Maurice
Cox
by Heather Livingston
Contributing Editor
Summary: Maurice
Cox became the director of design for the National Endowment for
the Arts on October 2. Previously a professor of architecture at
the University of Virginia, Cox also was mayor of Charlottesville,
Va., from 2002–2004. In 2004, Cox was dubbed a Master of Design by
Fast Company for his attempts to bring “democratic design” across
economic boundaries. In his new role, Cox will supervise the panel
selection and grant-making process in design; oversee the Mayors'
Institute on City Design, Governors' Institute on Community Design,
and Your Town programs; and provide professional leadership to the
field.
Education and early practice: I am
a graduate from the Cooper Union School of Architecture, New York
City, so I have a BArch. I’m
a Loeb Fellow from 2004–2005 at Harvard University Graduate School
of Design, and I studied abroad in Florence, Italy, which turned
into a 10-year stay. I did my professional apprenticeship there.
I graduated in 1983, lived in Florence from ’83 to ’93,
and practiced and started teaching there at Syracuse University.
I had a practice together with my wife, Giovanna Galfione, who is
an architect. We worked on a number of urban-scale institutional
projects, mostly working in an urban fringe suburban context and
specifically trying to create urban places.
Formative experiences: Living in the Italian context was formative
in my outlook on the profession and myself as a citizen. It influenced
my whole understanding of design as a cultural phenomena that can
be accessible to people from all walks of life. I went to an art
and design magnet high school in Manhattan, so from my high school
years, I was surrounded by design. Then, going to Cooper Union and
living in Manhattan, and certainly the extraordinary experience of
studying under John Hejduk was formative, but when I look back on
the things that made me understand the role that designers can play
in the society, I think Italy was decisive in my awareness of designers
as opinion-makers and -shapers, just by their public role and participation
in the daily cultural and political life of a community.
From ex-pat to mayor: I came back in ’93
to teach full time at the University of Virginia. I got immersed
in the local context there in large part because of what appeared
to be the absence of presence of the architect as a civic leader.
I was accustomed to seeing architects in political roles in Italy.
------------
_GIVEN PROBLEM_. Write what comes next in the profile of Maurice Cox above, starting after its last sentence.

_AVAILABLE DATA_.
------------
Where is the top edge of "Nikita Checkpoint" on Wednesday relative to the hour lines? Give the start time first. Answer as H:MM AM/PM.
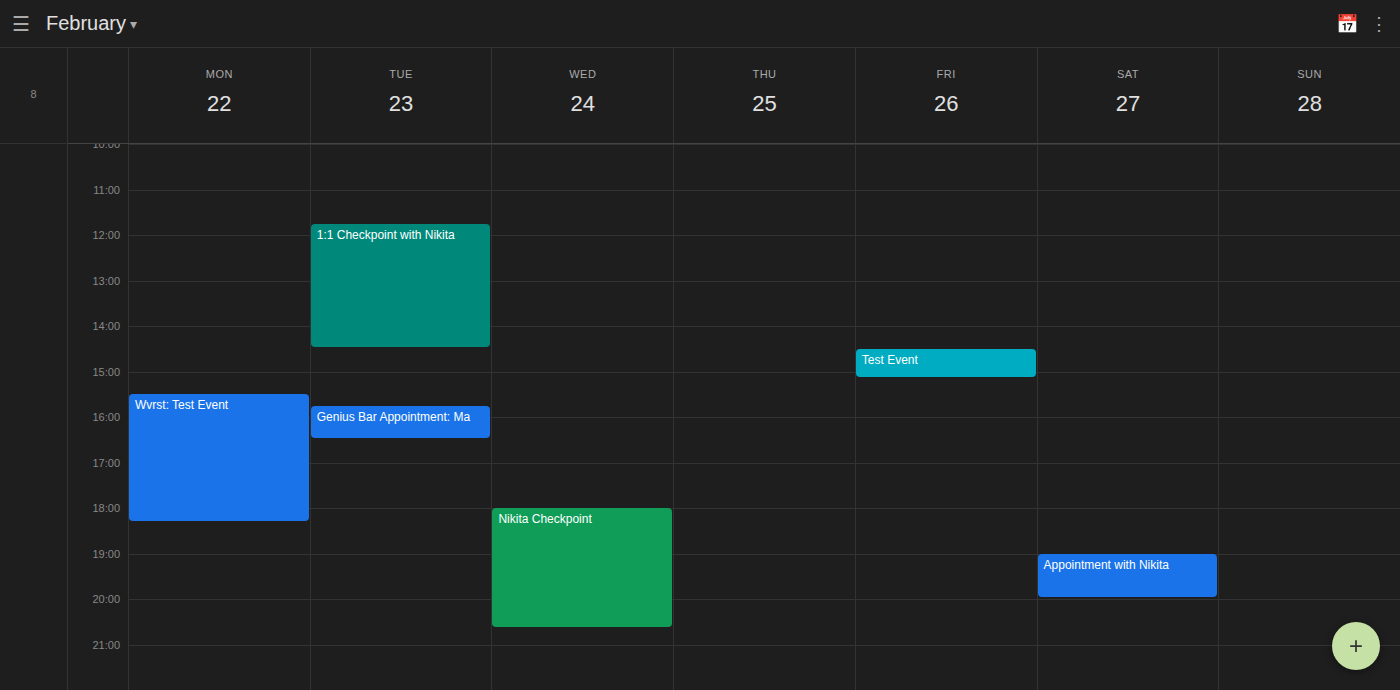
6:00 PM -- exactly on the 6 PM line.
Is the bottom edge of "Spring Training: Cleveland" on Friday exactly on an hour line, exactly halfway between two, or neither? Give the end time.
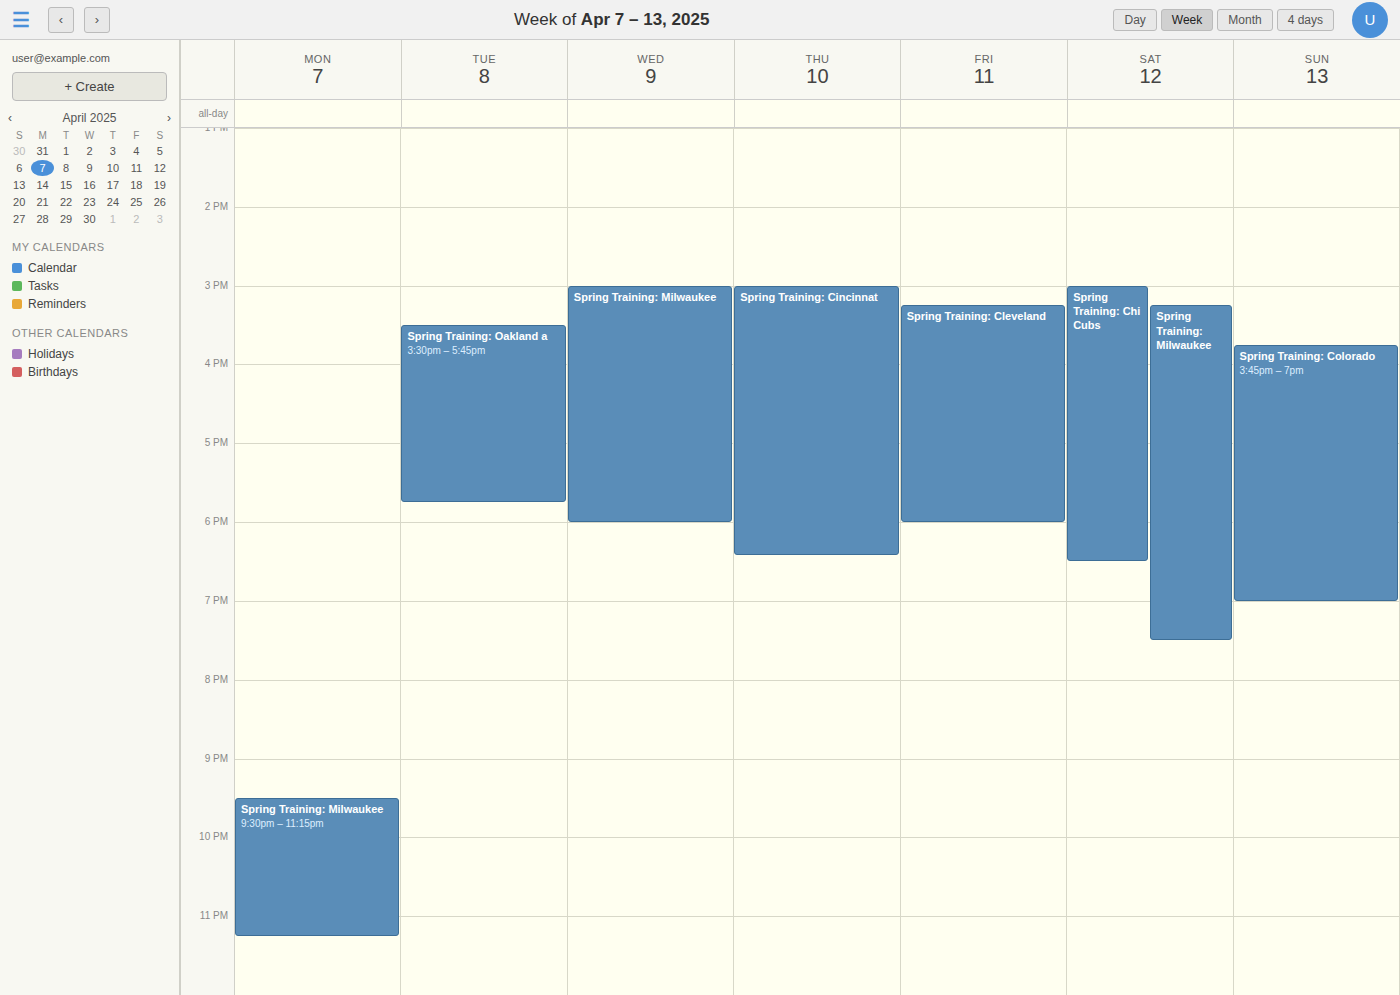
6:00 PM -- exactly on the 6 PM line.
------------
_WRITTEN RESPONSE_.
It was not uncommon to see an architect as a part of a political
slate running for office. When I got back to the United States, I
was actually somewhat surprised by the fact that the architect had
no particular civic voice. They were not necessarily perceived as
opinion-makers or -shapers and I think I was motivated to be engaged
because of what I perceived to be a voiceless role that architects
had slipped into.
Three years after I came to Charlottesville, I ran for public office.
I think I was motivated by watching those who were in elected positions
sometimes being misguided or, unbeknownst to them, making decisions
about the direction our city would go in without having the tools
that they needed. I became a very vocal advocate for thinking about
design in a comprehensive way and it got so much attention that,
before you knew it, people were asking me to run for office. It certainly
was the last thing on my mind. I had no political ambition. I simply
wanted to make a contribution in an area in which I felt I had expertise.
I won by a landslide, so it must have resonated with the electorate
of Charlottesville. I served on the city council for eight years,
with the last two years as mayor.
After city council and on to the NEA: Well, I was no longer in office
and no longer in charge. I won’t pretend that the demands of
being a public citizen are not significant. It was simply exhausting
and demanding, but in many ways I accomplished much of what I had
desired to do. I never thought of public service as a career: I saw
it as a contribution that I could make. It has a beginning and it
has an end, so after eight years it certainly felt that I had accomplished
what I had hoped to do in improving the quality of life and redirecting
the city towards a much more urban, pedestrian-oriented pattern.
I went looking for a way to use these experiences to help other communities
if I could, and I did that primarily through the founding of a new
partnership called Community Planning and Design, which I founded
after the Loeb Fellowship in 2005 with Ken Schwartz, who’s
a colleague at the University of Virginia.
Our purpose was to work on community design and specifically to
engage a broad cross-section of stakeholders in the creation of communities,
trying to use the knowledge that we had gained. He was chair of the
planning commission during a number of those years that I was on
City Council, and we fundamentally believe that architecture and
politics are indivisible. Therefore, our knowledge of both could
help any number of communities that are trying to wrestle with how
to regenerate parts of their community. We’ve tackled some
really tough assignments that involved how you build consensus to
act and how you get buy in from everyone from the general public
to the professional staffs to the political leaders.
The position of design director has a number of leadership initiatives,
but the most well know is the Mayors’ Institute on City Design
and a new initiative begun by Jeff Speck, the last director of design,
called the Governors’ Institute. They also have a program for
rural communities called Your Town. These programs attempt to educate
mayors, governors, and other policymakers on the tools that shape
the built environment. So the possibility of working with dozens
of mayors and a half a dozen governors a year—rather than a
handful of mayors every year in my own practice—had an enormous
appeal to me. Additionally, the overall mission of the NEA to have
arts reach in every corner of the United States worked consistently
with my own philosophy of trying to put design within reach of the
everyday lives of Americans.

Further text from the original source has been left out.